_REQUEST_
Take the data below and filter it for lines containing the word "Value"; show each line found.

_Items from a dataset_
· · ·
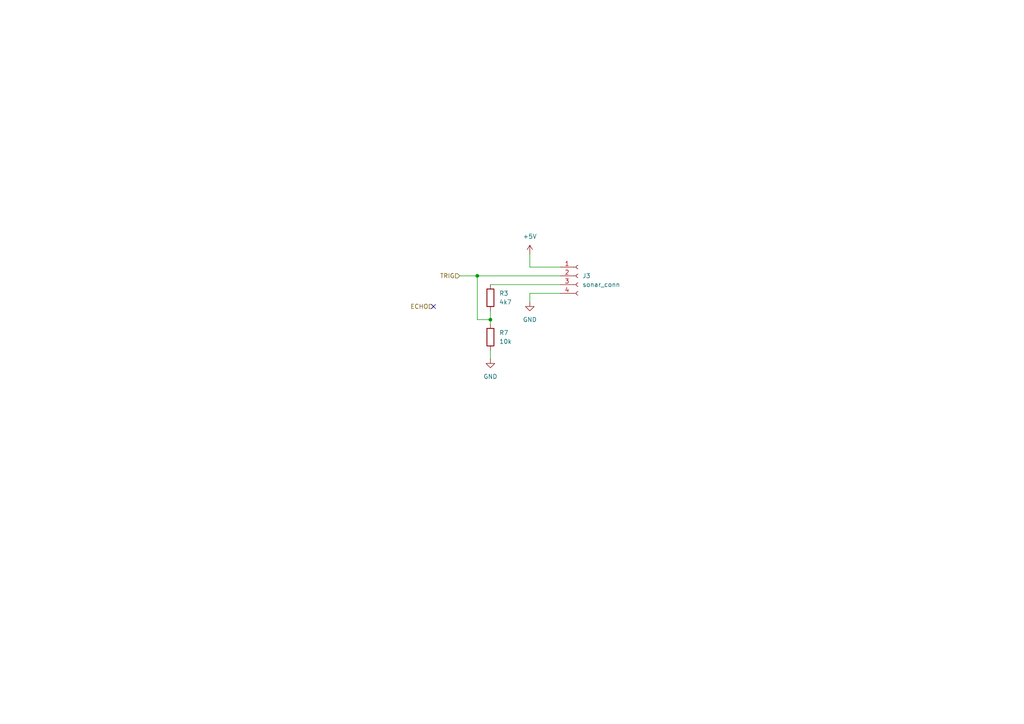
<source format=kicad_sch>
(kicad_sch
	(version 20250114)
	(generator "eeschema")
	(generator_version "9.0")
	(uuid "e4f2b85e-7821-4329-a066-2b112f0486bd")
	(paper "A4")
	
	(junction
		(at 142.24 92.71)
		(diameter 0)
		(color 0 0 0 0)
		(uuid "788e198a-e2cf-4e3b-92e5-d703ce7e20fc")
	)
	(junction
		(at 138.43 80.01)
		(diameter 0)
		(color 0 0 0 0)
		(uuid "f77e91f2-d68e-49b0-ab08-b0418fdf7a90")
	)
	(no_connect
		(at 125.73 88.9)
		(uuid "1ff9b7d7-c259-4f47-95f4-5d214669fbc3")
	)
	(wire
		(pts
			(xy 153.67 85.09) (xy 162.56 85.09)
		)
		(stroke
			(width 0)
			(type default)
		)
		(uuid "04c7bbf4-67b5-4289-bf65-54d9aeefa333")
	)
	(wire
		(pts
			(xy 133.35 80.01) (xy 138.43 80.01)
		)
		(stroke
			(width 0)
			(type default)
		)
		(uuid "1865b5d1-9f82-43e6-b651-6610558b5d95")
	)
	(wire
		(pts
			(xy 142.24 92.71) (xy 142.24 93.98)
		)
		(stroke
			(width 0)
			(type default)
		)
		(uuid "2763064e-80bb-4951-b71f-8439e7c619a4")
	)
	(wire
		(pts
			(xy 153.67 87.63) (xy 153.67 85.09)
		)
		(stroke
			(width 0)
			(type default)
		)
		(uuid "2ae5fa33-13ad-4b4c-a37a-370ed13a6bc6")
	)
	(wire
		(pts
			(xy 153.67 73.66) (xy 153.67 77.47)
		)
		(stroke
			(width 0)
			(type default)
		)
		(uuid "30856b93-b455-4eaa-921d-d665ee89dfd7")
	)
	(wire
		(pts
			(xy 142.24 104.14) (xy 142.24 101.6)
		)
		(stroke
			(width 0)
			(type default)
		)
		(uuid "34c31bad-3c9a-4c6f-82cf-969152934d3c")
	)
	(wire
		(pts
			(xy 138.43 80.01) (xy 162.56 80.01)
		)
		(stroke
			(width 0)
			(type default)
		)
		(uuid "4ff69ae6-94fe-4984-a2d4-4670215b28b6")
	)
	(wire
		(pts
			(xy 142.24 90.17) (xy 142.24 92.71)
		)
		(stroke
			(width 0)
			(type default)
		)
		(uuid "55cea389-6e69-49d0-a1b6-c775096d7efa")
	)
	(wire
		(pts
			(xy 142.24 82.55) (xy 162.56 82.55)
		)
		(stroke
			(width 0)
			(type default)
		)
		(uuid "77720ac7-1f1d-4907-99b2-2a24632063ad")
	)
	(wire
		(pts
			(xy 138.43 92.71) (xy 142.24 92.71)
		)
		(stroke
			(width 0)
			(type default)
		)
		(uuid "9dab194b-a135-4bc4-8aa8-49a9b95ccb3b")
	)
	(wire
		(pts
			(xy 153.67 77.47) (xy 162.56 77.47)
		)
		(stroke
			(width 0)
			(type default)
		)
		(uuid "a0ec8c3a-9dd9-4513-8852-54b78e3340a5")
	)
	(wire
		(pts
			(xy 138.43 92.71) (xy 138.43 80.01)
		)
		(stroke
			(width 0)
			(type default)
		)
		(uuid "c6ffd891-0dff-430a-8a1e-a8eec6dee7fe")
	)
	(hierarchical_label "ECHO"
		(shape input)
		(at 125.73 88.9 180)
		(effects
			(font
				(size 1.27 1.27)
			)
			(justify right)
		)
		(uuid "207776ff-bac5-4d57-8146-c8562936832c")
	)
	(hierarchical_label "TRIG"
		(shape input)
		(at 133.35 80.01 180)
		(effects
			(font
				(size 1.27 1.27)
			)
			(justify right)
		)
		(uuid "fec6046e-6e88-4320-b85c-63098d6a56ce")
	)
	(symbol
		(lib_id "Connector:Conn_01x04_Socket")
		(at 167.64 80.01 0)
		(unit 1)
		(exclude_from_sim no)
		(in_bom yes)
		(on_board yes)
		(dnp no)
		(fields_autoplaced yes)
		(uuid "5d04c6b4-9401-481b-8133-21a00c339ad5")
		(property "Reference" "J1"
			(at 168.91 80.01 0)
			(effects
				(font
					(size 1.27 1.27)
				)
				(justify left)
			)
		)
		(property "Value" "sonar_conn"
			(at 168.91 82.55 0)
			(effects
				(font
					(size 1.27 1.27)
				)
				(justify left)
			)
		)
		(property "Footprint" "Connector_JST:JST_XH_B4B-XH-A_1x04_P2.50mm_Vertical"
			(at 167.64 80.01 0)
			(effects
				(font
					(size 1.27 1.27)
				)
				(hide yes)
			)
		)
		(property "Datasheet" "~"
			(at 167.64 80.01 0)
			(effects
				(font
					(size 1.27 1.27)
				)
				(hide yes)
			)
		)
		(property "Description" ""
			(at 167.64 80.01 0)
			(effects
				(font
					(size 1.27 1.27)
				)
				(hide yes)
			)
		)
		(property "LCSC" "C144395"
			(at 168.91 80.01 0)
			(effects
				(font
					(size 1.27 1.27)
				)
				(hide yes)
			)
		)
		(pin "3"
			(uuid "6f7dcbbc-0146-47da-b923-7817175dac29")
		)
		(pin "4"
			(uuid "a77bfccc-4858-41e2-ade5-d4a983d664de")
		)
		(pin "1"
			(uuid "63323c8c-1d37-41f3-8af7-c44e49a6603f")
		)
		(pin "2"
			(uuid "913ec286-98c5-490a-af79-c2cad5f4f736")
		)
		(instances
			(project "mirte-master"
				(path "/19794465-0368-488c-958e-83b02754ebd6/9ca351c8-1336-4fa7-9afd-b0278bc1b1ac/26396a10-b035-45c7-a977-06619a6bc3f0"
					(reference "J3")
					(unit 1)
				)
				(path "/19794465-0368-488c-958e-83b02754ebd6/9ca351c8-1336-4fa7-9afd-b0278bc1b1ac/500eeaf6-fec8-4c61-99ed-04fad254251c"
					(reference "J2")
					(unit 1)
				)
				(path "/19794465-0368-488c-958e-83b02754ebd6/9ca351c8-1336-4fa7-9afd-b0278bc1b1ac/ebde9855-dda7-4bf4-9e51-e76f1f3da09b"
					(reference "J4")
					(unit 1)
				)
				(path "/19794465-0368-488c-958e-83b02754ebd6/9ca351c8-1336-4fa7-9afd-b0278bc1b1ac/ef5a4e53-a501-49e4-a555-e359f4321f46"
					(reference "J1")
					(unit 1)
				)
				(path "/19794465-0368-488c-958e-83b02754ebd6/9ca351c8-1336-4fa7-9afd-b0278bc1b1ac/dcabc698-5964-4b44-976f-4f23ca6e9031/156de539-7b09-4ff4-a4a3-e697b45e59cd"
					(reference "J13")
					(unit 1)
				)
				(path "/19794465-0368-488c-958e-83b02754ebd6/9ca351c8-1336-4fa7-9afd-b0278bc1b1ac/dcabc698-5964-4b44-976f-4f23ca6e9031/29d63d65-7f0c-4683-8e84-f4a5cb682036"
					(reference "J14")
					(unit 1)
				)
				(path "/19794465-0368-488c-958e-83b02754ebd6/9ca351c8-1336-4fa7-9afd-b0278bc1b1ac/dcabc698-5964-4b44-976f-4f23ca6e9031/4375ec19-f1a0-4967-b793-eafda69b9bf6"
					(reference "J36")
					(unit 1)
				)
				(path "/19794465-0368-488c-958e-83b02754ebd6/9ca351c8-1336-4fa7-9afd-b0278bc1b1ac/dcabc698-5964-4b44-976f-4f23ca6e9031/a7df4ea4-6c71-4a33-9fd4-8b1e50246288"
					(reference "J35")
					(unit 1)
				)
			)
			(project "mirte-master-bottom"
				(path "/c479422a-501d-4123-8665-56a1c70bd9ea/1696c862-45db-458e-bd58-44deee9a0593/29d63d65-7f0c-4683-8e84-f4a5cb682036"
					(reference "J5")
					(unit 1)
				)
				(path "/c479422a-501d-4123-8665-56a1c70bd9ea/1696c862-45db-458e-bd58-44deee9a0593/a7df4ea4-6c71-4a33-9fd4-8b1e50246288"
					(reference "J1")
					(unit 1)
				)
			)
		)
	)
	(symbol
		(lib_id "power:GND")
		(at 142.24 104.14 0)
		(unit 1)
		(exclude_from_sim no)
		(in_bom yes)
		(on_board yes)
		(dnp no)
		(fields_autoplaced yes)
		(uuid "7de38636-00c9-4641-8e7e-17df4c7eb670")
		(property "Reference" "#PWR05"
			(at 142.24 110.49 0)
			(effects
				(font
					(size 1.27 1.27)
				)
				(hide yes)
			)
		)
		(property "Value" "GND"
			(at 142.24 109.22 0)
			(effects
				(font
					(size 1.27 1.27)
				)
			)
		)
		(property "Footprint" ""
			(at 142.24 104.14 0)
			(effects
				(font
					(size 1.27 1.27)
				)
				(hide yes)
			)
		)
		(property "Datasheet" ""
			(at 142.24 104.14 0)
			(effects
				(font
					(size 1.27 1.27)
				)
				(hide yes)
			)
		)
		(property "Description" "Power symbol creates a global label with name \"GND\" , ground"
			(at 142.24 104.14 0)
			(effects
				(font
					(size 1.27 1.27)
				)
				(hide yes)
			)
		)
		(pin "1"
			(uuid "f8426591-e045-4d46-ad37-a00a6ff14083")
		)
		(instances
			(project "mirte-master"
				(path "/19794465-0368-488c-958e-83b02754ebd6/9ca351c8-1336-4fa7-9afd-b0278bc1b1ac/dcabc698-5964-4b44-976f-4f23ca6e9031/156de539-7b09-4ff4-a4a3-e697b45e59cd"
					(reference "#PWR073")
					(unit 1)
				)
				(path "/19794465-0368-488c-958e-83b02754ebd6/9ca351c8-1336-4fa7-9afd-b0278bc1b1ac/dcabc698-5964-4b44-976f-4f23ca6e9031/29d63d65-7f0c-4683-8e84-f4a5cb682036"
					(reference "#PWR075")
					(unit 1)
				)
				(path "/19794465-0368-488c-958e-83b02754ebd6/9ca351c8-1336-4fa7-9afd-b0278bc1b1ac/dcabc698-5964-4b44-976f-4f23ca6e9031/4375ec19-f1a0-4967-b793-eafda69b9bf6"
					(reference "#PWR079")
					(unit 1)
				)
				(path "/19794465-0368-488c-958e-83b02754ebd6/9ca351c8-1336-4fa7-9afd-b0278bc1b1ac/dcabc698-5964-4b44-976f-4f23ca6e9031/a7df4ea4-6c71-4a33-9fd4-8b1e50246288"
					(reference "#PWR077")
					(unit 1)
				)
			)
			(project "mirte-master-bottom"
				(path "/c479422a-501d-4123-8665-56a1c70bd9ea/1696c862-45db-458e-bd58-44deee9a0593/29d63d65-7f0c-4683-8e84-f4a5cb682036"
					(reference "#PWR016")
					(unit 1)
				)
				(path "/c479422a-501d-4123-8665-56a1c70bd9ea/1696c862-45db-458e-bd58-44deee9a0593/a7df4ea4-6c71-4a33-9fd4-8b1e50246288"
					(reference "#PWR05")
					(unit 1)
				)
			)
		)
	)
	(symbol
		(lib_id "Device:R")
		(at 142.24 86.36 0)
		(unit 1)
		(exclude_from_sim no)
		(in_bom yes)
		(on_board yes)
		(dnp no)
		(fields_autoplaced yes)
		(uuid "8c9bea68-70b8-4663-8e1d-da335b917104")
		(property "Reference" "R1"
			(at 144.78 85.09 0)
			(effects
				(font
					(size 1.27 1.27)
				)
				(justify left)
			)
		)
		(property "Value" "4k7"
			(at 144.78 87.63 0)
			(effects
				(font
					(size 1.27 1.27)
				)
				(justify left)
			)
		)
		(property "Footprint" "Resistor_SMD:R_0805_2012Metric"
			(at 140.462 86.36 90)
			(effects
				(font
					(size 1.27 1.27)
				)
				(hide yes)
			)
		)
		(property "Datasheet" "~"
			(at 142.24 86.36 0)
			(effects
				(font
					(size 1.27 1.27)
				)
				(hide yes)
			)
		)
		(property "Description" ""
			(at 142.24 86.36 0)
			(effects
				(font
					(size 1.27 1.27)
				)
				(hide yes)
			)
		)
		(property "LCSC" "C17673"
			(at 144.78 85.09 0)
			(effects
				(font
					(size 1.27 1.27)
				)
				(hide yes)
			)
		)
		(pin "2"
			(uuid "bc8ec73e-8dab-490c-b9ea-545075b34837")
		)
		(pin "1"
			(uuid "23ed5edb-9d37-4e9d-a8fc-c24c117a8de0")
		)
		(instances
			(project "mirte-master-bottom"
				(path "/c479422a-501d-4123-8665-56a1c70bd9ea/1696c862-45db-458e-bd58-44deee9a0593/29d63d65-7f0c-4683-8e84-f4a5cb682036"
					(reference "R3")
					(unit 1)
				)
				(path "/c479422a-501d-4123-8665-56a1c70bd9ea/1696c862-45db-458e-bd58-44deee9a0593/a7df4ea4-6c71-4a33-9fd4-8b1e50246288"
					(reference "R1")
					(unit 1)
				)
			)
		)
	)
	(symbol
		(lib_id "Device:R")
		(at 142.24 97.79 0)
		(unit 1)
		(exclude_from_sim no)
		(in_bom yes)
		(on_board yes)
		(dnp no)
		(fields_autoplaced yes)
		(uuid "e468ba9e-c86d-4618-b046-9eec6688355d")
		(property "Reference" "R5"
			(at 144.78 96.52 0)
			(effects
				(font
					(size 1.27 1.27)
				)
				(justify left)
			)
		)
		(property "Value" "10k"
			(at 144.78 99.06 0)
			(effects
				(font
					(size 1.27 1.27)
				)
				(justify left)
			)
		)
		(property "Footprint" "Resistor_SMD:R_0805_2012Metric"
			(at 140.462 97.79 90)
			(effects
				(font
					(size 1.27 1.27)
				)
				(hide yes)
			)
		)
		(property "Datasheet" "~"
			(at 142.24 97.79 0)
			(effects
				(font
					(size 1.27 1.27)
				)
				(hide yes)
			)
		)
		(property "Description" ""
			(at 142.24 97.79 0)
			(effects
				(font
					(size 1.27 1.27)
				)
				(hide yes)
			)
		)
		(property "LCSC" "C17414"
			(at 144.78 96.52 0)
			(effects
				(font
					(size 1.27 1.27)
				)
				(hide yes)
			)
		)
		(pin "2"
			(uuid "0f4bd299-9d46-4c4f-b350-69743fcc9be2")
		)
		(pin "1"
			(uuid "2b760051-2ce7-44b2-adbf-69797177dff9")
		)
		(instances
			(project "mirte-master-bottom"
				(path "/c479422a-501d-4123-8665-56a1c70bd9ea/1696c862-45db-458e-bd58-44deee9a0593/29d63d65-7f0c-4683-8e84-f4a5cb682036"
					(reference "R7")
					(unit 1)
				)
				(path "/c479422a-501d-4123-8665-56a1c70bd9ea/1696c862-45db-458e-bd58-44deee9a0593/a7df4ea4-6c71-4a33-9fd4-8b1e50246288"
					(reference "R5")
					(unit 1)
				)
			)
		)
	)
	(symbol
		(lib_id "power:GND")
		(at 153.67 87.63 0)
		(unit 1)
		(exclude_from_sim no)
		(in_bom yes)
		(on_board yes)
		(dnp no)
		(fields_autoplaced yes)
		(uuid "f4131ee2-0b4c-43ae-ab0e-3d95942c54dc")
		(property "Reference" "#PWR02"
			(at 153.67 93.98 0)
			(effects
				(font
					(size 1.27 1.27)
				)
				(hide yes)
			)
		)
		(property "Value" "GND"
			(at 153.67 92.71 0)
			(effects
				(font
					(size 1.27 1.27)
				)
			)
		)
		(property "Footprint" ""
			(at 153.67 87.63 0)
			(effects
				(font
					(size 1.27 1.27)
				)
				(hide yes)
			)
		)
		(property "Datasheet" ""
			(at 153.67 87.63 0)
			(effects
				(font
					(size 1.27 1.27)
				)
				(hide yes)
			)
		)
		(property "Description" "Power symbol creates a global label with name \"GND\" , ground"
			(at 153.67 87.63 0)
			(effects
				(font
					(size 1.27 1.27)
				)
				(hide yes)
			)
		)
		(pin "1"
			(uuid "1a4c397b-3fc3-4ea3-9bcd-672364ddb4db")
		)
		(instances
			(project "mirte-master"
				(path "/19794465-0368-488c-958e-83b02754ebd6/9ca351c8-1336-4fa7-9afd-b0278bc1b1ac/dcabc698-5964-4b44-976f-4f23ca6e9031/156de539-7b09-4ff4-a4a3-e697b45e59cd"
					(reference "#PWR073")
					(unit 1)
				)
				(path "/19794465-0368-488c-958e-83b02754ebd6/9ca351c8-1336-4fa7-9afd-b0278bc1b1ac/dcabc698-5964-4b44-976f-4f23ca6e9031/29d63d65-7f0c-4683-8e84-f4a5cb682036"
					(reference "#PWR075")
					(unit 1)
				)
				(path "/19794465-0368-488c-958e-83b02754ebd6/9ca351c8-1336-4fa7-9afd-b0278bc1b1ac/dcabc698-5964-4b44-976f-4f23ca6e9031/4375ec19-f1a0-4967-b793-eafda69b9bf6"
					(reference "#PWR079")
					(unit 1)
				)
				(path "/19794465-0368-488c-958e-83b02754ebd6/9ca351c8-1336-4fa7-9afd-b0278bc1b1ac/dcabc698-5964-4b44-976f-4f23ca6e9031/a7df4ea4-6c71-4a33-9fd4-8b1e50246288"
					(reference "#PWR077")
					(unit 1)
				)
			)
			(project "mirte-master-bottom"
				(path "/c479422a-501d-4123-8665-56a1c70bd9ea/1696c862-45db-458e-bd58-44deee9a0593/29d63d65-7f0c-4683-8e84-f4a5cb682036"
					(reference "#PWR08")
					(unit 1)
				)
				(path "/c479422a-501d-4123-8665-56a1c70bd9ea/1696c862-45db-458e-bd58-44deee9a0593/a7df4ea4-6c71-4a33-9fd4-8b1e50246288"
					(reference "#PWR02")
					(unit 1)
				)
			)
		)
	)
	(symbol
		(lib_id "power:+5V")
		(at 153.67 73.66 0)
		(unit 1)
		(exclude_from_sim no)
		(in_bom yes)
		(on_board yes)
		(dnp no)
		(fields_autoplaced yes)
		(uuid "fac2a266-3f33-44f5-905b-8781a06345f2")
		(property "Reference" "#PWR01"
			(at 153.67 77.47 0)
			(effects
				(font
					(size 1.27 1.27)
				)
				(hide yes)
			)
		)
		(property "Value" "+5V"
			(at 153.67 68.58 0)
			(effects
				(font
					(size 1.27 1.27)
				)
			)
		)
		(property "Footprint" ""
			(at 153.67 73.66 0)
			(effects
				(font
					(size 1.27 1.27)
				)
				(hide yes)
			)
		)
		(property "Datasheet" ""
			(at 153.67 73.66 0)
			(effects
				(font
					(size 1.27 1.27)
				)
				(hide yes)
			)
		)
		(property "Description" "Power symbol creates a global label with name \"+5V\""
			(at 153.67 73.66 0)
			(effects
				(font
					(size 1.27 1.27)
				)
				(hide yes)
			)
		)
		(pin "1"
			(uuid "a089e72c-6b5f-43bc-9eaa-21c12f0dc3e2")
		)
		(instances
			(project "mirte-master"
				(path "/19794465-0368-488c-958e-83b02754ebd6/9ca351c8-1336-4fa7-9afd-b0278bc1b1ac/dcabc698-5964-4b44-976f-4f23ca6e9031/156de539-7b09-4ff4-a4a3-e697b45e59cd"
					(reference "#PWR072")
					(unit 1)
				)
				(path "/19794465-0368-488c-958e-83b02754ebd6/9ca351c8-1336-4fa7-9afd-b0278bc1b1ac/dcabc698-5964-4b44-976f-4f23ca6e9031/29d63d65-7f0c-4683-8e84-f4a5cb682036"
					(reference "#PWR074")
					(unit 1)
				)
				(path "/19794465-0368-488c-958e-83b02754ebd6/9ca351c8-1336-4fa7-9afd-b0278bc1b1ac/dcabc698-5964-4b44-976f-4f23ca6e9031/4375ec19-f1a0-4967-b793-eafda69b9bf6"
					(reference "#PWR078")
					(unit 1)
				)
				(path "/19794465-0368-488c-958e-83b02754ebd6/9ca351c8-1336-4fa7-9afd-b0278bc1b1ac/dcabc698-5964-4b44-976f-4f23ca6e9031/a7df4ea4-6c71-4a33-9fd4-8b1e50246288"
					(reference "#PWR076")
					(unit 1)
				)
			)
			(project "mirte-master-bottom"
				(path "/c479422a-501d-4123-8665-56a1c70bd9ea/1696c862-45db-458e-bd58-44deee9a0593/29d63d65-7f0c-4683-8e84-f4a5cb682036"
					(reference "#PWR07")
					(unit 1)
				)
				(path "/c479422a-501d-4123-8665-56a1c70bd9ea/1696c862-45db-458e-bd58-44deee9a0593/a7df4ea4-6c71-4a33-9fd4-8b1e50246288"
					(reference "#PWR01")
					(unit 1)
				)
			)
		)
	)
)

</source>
· · ·
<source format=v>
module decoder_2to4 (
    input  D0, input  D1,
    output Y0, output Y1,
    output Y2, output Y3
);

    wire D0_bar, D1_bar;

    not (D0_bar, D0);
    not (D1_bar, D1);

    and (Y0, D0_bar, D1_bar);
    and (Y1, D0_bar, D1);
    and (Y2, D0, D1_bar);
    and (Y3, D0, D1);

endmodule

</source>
· · ·
_WORKED SOLUTION_
		(property "Value" "sonar_conn"
		(property "Value" "GND"
		(property "Value" "4k7"
		(property "Value" "10k"
		(property "Value" "GND"
		(property "Value" "+5V"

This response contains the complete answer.